Presentati a Cosmofarma i dati sul mercato degli integratori alimentari. Bilancio positivo per un settore che sembra non conoscere crisi

In un quadro di drastico calo del potere d’acquisto e di generale rallentamento di consumi, anche nel settore farmaceutico e sanitario, il mercato degli integratori alimentari registra un bilancio positivo, con dati in crescita, seppur moderata.

È quanto emerge dalla ricerca Nielsen Market Track Healthcare condotta per FederSalus, presentata oggi all’evento “Cosmofarma Exhibition”, fiera leader per il mondo della farmacia internazionale in corso a Bologna. Secondo l’indagine, nel periodo marzo 2012-febbraio 2013 sono state vendute in Italia 142 milioni di confezioni (+4,2% rispetto allo stesso periodo dell’anno precedente) per un business complessivo pari a 1.926,9 milioni di euro, in crescita del 3,9% rispetto ai 12 mesi precedenti.

 

La farmacia si conferma il principale canale di distribuzione, con una quota dell’87,2%, per un valore pari a 1.679,7 milioni di euro (+3,8%) e con circa 111,8 milioni di confezioni vendute (+2,5%). Le farmacie costituiscono dunque il luogo commerciale di elezione sia per le aziende che per i consumatori, precedendo di parecchie lunghezze i punti vendita della grande distribuzione, che hanno registrato un giro d’affari pari a 135,2 milioni di euro (+11,7% sui 12 mesi precedenti) per un totale di 22,7 milioni di confezioni vendute (+16,2%).

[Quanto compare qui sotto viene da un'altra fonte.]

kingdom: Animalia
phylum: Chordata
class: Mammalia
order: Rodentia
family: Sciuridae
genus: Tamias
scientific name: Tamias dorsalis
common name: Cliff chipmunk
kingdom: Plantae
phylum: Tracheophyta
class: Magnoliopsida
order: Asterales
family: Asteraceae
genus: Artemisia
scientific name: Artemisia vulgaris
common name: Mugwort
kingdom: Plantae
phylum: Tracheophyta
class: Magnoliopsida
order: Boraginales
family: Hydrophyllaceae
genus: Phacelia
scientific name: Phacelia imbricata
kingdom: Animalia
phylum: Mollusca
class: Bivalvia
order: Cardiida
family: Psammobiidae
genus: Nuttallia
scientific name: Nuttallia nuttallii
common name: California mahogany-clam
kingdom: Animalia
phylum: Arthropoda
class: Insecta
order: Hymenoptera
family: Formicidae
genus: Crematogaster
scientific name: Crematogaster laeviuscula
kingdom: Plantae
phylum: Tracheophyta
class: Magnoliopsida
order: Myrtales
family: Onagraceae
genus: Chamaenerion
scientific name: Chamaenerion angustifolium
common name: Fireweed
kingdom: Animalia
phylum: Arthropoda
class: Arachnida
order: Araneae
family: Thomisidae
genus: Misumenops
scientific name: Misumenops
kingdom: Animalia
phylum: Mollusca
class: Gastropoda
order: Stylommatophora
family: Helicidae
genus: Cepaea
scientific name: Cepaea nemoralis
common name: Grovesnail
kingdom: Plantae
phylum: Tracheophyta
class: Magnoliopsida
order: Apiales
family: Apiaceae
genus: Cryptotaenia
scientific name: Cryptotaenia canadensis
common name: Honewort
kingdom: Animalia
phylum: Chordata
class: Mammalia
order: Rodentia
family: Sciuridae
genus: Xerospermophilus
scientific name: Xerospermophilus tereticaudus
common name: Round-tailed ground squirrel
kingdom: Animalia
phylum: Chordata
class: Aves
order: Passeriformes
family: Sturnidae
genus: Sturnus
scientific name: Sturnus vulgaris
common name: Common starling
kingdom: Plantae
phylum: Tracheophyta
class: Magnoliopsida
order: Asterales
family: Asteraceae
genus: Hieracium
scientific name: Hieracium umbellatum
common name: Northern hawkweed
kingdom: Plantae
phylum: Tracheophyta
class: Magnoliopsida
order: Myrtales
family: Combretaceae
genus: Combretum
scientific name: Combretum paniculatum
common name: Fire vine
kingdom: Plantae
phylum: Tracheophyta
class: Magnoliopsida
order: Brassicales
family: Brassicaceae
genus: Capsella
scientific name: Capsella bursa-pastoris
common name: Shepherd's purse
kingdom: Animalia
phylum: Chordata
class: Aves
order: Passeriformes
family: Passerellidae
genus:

In calo, invece, le vendite in parafarmacia, dove si è registrata una contrazione in valore dell'1,9% rispetto all'anno precedente, per un fatturato complessivo pari a 112 milioni di euro e un totale di 7,5 milioni di confezioni vendute (in decrescita del 2,3%).

Altri dati emersi: i prodotti maggiormente acquistati nel complesso dei canali distributivi sono risultati i fermenti lattici, gli integratori per il controllo del peso, gli integratori salini, i multivitaminici e i sistemici per capelli. In lieve crescita (+ 1,2%) il prezzo medio in farmacia, di poco superiore a quello rilevato in parafarmacia (+0,70%); in ribasso del 4,3% il prezzo medio riscontrato nella Grande Distribuzione Organizzata.

 

Peso crescente dunque per il trainante segmento del benessere naturale nel settore farmaceutico, non solo a livello culturale – data la profonda trasformazione che ha oramai cambiato il volto della realtà “farmacia” –, ma ora anche dal punto di vista strettamente commerciale.

Il comparto “tiene”, infatti, grazie alla nutraceutica, con integratori e fitoterapici che mantengono il trend  in crescita grazie all’elevata dinamicità di mercato, al lancio continuo di nuovi prodotti, al “concetto di prevenzione che si evolve in benessere complessivo della persona”, come affermato di recente da Lorenzo Brambilla, direttore Business Unit Consumer Health di Ims.